CLINTON: I would never have diverted our attention to Iraq, and I never would have pursued this war. I think that has been a terrible mistake for our country.
KUCINICH: Were you tricked, Senator Clinton?
RICHARDSON: You know, I think the question was about past regrets and mistakes. I'm making, at this rate, about one mistake a week.
And, you know, I make a lot of misstatements. I'm not the scripted candidate. But I think when the chips are down, when the time comes to get hostages out from Saddam Hussein or persuade the North Koreans to reduce their nuclear arsenal, or bring back the remains of American servicemen, I perform.
But the reality is, what the American people want is a president who says, "I will follow the Constitution of the United States; I will not go to war unless the Congress authorizes me to go to war."
RICHARDSON: And we're going to get rid of those blemishes that America has, like Guantanamo, like eavesdropping on our citizens, like policies of torture, like returning habeas corpus.
I think if we simply say that we are in an America of checks and balances, where the judiciary and the executive and the legislative branches have an equal role, that we're honoring the principles of freedom, where America stands.
Then that's what that enormous confidence that people will have in our country will come back.
STEPHANOPOULOS: Senator Dodd, where didn't you tell the whole truth?
DODD: Well, I'll tell you one issue that I wish I had done more on, recently. And, I think, maybe one of the worst votes cast in the Congress, maybe in the last 20 years, was last fall, on the Military Commissions Act, in which we allowed the abandonment of habeas corpus, returning to torture, and abandoning the Geneva Convention.
I thought about filibustering that bill, and I didn't do it. I regret that deeply. I can't think of a worse vote we cast, to walk away from the Constitution of the United States.
And I'm committed, on January 20, to bring that...
STEPHANOPOULOS: Senator Dodd, thank you. Let me turn, now, to an issue that hasn't been discussed enough in these debates so far. It's the issue of education. And, for that, let me bring David Yepsen back.
YEPSEN: Senator Dodd, should more effective -- I'm going to ask you about so-called performance-based pay. Should more effective teachers be paid less than effective ones?
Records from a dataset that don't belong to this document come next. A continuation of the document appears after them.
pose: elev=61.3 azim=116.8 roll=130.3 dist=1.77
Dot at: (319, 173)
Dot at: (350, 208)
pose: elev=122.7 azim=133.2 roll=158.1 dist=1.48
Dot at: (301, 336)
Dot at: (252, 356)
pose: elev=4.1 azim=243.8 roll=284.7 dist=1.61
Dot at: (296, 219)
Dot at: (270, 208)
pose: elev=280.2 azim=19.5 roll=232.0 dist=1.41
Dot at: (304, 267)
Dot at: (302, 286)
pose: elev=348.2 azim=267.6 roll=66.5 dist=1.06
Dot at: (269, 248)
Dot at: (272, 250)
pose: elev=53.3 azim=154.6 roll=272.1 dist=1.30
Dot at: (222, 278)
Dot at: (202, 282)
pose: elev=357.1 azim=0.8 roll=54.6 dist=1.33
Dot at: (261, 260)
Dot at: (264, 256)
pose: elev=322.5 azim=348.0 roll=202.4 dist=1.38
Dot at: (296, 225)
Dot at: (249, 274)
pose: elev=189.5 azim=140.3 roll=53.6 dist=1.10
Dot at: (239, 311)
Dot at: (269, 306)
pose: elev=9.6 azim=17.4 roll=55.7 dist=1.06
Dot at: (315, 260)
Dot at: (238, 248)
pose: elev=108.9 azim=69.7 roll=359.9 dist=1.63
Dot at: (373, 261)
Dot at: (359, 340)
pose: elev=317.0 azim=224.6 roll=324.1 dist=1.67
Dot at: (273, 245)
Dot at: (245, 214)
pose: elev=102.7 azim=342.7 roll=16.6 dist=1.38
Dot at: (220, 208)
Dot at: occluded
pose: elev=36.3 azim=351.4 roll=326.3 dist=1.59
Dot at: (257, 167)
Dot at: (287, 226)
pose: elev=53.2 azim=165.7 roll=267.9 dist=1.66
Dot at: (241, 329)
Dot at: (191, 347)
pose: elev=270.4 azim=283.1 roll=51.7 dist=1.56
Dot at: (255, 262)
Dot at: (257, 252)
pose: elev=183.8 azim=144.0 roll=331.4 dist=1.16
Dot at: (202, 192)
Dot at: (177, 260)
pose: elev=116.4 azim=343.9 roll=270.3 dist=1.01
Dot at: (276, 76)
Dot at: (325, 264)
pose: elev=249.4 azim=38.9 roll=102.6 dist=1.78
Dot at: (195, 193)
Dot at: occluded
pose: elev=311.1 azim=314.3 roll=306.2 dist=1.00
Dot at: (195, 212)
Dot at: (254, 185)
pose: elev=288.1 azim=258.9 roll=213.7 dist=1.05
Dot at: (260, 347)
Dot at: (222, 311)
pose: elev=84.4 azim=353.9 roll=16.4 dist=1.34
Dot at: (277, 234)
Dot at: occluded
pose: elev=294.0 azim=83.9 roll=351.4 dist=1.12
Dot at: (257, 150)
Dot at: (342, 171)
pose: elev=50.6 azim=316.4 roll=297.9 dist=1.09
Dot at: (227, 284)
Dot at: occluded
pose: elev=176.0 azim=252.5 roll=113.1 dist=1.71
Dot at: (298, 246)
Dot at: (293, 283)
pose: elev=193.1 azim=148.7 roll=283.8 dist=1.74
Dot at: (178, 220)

DODD: I wouldn't use that approach. What I've suggested here -- this is a huge issue here. We've got to reexamine our whole education process, from beginning to the top here, and I'm a believer that we need to have fundamental reform of No Child Left Behind, and start measuring growth, not abandoning schools that aren't doing well, and providing far less rigid criteria when it comes to highly qualified teachers.
Where I would like to go here is see that we apply additional resources to teachers who will go into the tougher schools in rural or urban America, where they need better teachers coming in, and provide some additional incentives for them, including pay and including the criteria that they have to meet to do so.
But I'm not in favor necessarily of giving more preference for a teacher that's performing somewhat better. Measuring that I think is the wrong direction we're going in.